Saved data entries
--- START ---

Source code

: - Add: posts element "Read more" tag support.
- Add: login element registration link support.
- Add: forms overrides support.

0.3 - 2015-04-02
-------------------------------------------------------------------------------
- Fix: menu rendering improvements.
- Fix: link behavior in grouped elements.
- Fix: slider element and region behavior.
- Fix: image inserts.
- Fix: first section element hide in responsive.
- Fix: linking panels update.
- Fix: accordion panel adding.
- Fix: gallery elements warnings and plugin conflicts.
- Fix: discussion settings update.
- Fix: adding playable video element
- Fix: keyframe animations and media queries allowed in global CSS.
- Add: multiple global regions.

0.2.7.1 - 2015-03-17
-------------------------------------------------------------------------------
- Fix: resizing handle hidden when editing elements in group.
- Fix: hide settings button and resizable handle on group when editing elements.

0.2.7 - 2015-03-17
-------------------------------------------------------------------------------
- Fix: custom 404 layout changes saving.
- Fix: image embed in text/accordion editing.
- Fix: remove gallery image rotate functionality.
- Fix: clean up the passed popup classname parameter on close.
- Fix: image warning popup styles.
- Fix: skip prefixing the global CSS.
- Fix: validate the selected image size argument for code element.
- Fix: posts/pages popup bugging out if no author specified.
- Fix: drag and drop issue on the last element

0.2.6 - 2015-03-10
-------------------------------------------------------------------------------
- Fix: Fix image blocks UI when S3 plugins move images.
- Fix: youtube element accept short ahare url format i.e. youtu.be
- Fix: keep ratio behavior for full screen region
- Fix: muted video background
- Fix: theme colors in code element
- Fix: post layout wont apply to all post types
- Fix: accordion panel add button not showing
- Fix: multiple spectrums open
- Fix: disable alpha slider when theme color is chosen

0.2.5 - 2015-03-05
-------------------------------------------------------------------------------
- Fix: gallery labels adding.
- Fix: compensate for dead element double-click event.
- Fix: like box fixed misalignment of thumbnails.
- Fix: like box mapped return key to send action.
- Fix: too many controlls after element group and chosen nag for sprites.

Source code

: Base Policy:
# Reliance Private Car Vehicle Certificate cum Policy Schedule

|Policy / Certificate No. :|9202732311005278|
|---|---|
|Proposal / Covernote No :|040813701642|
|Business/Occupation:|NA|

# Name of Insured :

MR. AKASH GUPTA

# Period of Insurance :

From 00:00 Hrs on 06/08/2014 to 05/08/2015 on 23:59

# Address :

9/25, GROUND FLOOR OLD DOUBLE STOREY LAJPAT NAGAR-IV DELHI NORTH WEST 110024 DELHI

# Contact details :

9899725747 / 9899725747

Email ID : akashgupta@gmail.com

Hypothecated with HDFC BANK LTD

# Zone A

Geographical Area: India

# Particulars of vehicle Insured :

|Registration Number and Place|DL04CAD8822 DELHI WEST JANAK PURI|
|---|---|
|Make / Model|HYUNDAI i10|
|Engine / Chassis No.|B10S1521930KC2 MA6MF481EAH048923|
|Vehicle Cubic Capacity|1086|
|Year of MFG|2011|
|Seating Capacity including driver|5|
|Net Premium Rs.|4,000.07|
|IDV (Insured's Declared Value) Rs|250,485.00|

--- END ---

Reproduce all of the material above word for word, keeping every line unchanged.

Source code

: - Add: posts element "Read more" tag support.
- Add: login element registration link support.
- Add: forms overrides support.

0.3 - 2015-04-02
-------------------------------------------------------------------------------
- Fix: menu rendering improvements.
- Fix: link behavior in grouped elements.
- Fix: slider element and region behavior.
- Fix: image inserts.
- Fix: first section element hide in responsive.
- Fix: linking panels update.
- Fix: accordion panel adding.
- Fix: gallery elements warnings and plugin conflicts.
- Fix: discussion settings update.
- Fix: adding playable video element
- Fix: keyframe animations and media queries allowed in global CSS.
- Add: multiple global regions.

0.2.7.1 - 2015-03-17
-------------------------------------------------------------------------------
- Fix: resizing handle hidden when editing elements in group.
- Fix: hide settings button and resizable handle on group when editing elements.

0.2.7 - 2015-03-17
-------------------------------------------------------------------------------
- Fix: custom 404 layout changes saving.
- Fix: image embed in text/accordion editing.
- Fix: remove gallery image rotate functionality.
- Fix: clean up the passed popup classname parameter on close.
- Fix: image warning popup styles.
- Fix: skip prefixing the global CSS.
- Fix: validate the selected image size argument for code element.
- Fix: posts/pages popup bugging out if no author specified.
- Fix: drag and drop issue on the last element

0.2.6 - 2015-03-10
-------------------------------------------------------------------------------
- Fix: Fix image blocks UI when S3 plugins move images.
- Fix: youtube element accept short ahare url format i.e. youtu.be
- Fix: keep ratio behavior for full screen region
- Fix: muted video background
- Fix: theme colors in code element
- Fix: post layout wont apply to all post types
- Fix: accordion panel add button not showing
- Fix: multiple spectrums open
- Fix: disable alpha slider when theme color is chosen

0.2.5 - 2015-03-05
-------------------------------------------------------------------------------
- Fix: gallery labels adding.
- Fix: compensate for dead element double-click event.
- Fix: like box fixed misalignment of thumbnails.
- Fix: like box mapped return key to send action.
- Fix: too many controlls after element group and chosen nag for sprites.

Source code

: Base Policy:
# Reliance Private Car Vehicle Certificate cum Policy Schedule

|Policy / Certificate No. :|9202732311005278|
|---|---|
|Proposal / Covernote No :|040813701642|
|Business/Occupation:|NA|

# Name of Insured :

MR. AKASH GUPTA

# Period of Insurance :

From 00:00 Hrs on 06/08/2014 to 05/08/2015 on 23:59

# Address :

9/25, GROUND FLOOR OLD DOUBLE STOREY LAJPAT NAGAR-IV DELHI NORTH WEST 110024 DELHI

# Contact details :

9899725747 / 9899725747

Email ID : akashgupta@gmail.com

Hypothecated with HDFC BANK LTD

# Zone A

Geographical Area: India

# Particulars of vehicle Insured :

|Registration Number and Place|DL04CAD8822 DELHI WEST JANAK PURI|
|---|---|
|Make / Model|HYUNDAI i10|
|Engine / Chassis No.|B10S1521930KC2 MA6MF481EAH048923|
|Vehicle Cubic Capacity|1086|
|Year of MFG|2011|
|Seating Capacity including driver|5|
|Net Premium Rs.|4,000.07|
|IDV (Insured's Declared Value) Rs|250,485.00|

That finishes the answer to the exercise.